What is needed –
Please write out exactly the lines from the one with "visites par mois" through the end of the data below, both ends included, and omit any pictures.

Page-level text extractions
::::::::::
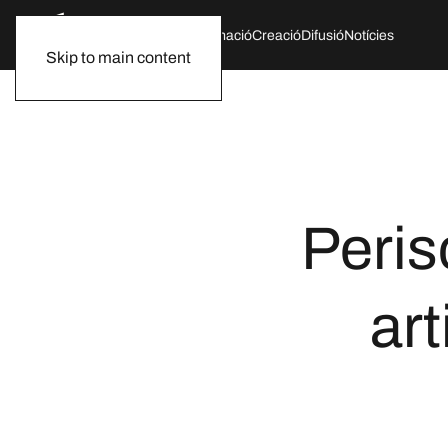
Qui som
Agenda
Formació
Creació
Difusió
Notícies
Skip to main content
Peris
art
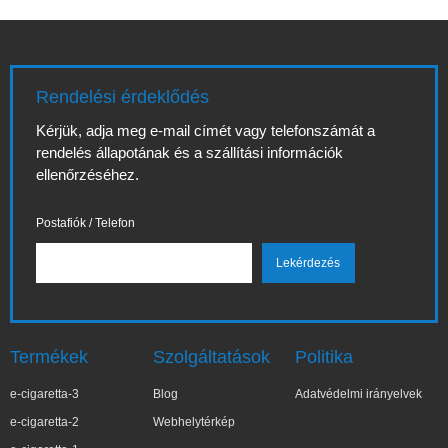
Rendelési érdeklődés
Kérjük, adja meg e-mail címét vagy telefonszámát a
rendelés állapotának és a szállítási információk
ellenőrzéséhez.
Postafiók / Telefon
Termékek
Szolgáltatások
Politika
e-cigaretta-3
Blog
Adatvédelmi irányelvek
e-cigaretta-2
Webhelytérkép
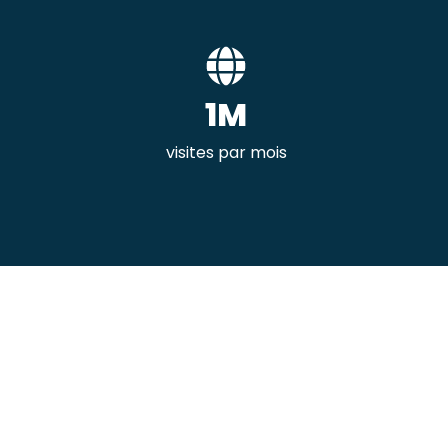
1M
visites par mois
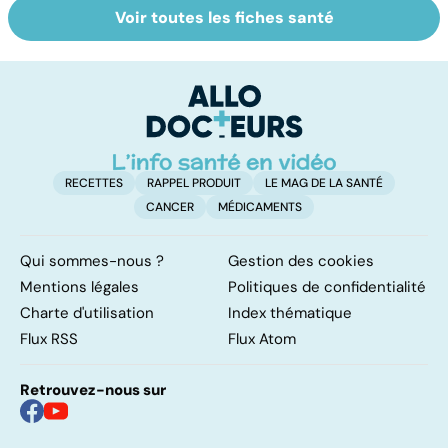
Voir toutes les fiches santé
Allergies
Soigner les
To
alimentaires : le
allergies
le
danger dans
p
l'assiette
RECETTES
RAPPEL PRODUIT
LE MAG DE LA SANTÉ
CANCER
MÉDICAMENTS
Qui sommes-nous ?
Gestion des cookies
Mentions légales
Politiques de confidentialité
Charte d'utilisation
Index thématique
Flux RSS
Flux Atom
Retrouvez-nous sur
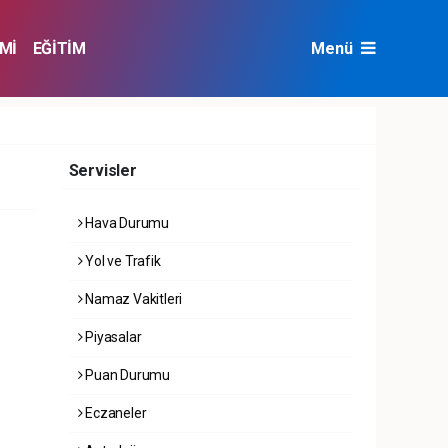
Mİ
EĞİTİM
Menü
NAT
ÇEVRE
Servisler
Hava Durumu
Yol ve Trafik
Namaz Vakitleri
Piyasalar
Puan Durumu
Eczaneler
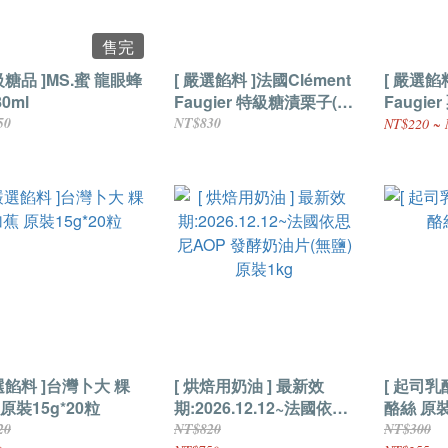
售完
級糖品 ]MS.蜜 龍眼蜂
[ 嚴選餡料 ]法國Clément
[ 嚴選餡料
80ml
Faugier 特級糖漬栗子(含
Faugie
糖) 原裝540g
50
NT$830
NT$220 ~ 
選餡料 ]台灣卜大 粿
[ 烘焙用奶油 ] 最新效
[ 起司乳
原裝15g*20粒
期:2026.12.12~法國依思
酪絲 
尼AOP 發酵奶油片(無鹽)
20
NT$820
NT$300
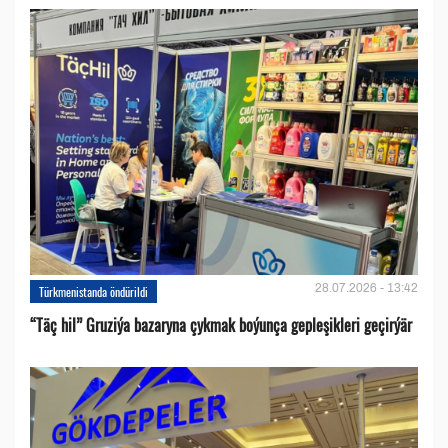
28.07.2026 - 13:42
Türkmenistanda öndürildi
“Täç hil” Gruziýa bazaryna çykmak boýunça gepleşikleri geçirýär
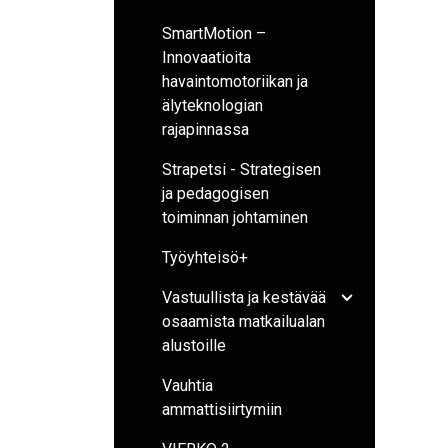
SmartMotion –
Innovaatioita
havaintomotoriikan ja
älyteknologian
rajapinnassa
Strapetsi - Strategisen
ja pedagogisen
toiminnan johtaminen
Työyhteisö+
Vastuullista ja kestävää
Avaa/sulje ala
osaamista matkailualan
alustoille
Vauhtia
ammattisiirtymiin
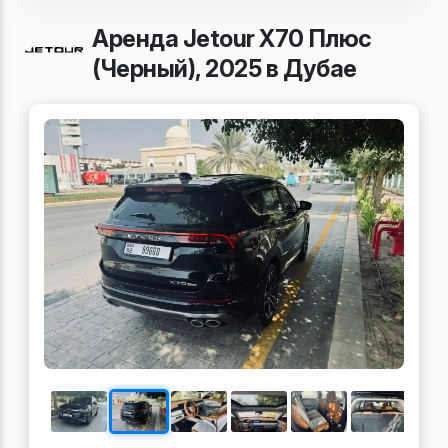
Аренда Jetour X70 Плюс
(Черный), 2025 в Дубае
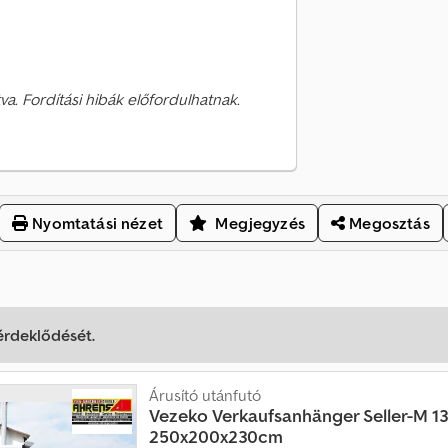
va. Fordítási hibák előfordulhatnak.
Nyomtatási nézet
Megjegyzés
Megosztás
 érdeklődését.
Árusító utánfutó
Vezeko
Verkaufsanhänger Seller-M 1
250x200x230cm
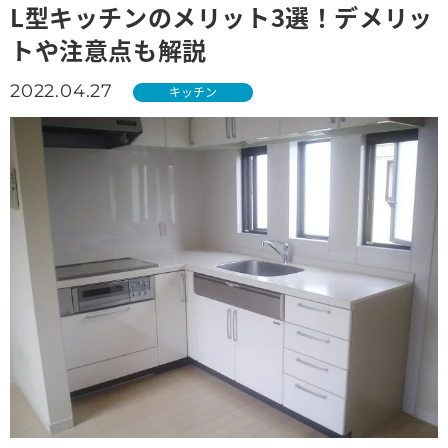
L型キッチンのメリット3選！デメリッ
トや注意点も解説
2022.04.27
キッチン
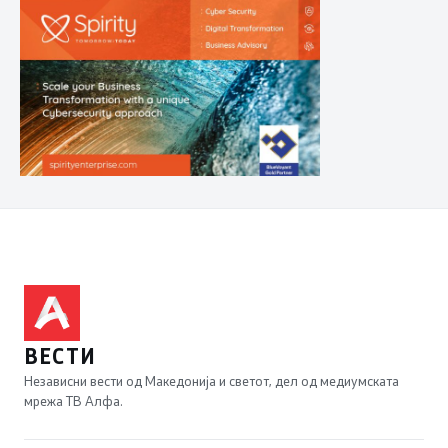
ВЕСТИ
Независни вести од Македонија и светот, дел од медиумската
мрежа ТВ Алфа.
::::::::::
Task answer –
visites par mois
Voir toutes les fiches santé
Allergies
Soigner les
To
alimentaires : le
allergies
le
danger dans
p
l'assiette
RECETTES
RAPPEL PRODUIT
LE MAG DE LA SANTÉ
CANCER
MÉDICAMENTS
Qui sommes-nous ?
Gestion des cookies
Mentions légales
Politiques de confidentialité
Charte d'utilisation
Index thématique
Flux RSS
Flux Atom
Retrouvez-nous sur
Mİ
EĞİTİM
Menü
NAT
ÇEVRE
Servisler
Hava Durumu
Yol ve Trafik
Namaz Vakitleri
Piyasalar
Puan Durumu
Eczaneler
售完
級糖品 ]MS.蜜 龍眼蜂
[ 嚴選餡料 ]法國Clément
[ 嚴選餡料
80ml
Faugier 特級糖漬栗子(含
Faugie
糖) 原裝540g
50
NT$830
NT$220 ~ 
選餡料 ]台灣卜大 粿
[ 烘焙用奶油 ] 最新效
[ 起司乳
原裝15g*20粒
期:2026.12.12~法國依思
酪絲 
尼AOP 發酵奶油片(無鹽)
20
NT$820
NT$300
28.07.2026 - 13:42
Türkmenistanda öndürildi
“Täç hil” Gruziýa bazaryna çykmak boýunça gepleşikleri geçirýär
SmartMotion –
Innovaatioita
havaintomotoriikan ja
älyteknologian
rajapinnassa
Strapetsi - Strategisen
ja pedagogisen
toiminnan johtaminen
Työyhteisö+
Vastuullista ja kestävää
Avaa/sulje ala
osaamista matkailualan
alustoille
Vauhtia
ammattisiirtymiin
Аренда Jetour X70 Плюс
(Черный), 2025 в Дубае
va. Fordítási hibák előfordulhatnak.
Nyomtatási nézet
Megjegyzés
Megosztás
 érdeklődését.
Árusító utánfutó
Vezeko
Verkaufsanhänger Seller-M 1
250x200x230cm
L型キッチンのメリット3選！デメリッ
トや注意点も解説
2022.04.27
キッチン
ВЕСТИ
Независни вести од Македонија и светот, дел од медиумската
мрежа ТВ Алфа.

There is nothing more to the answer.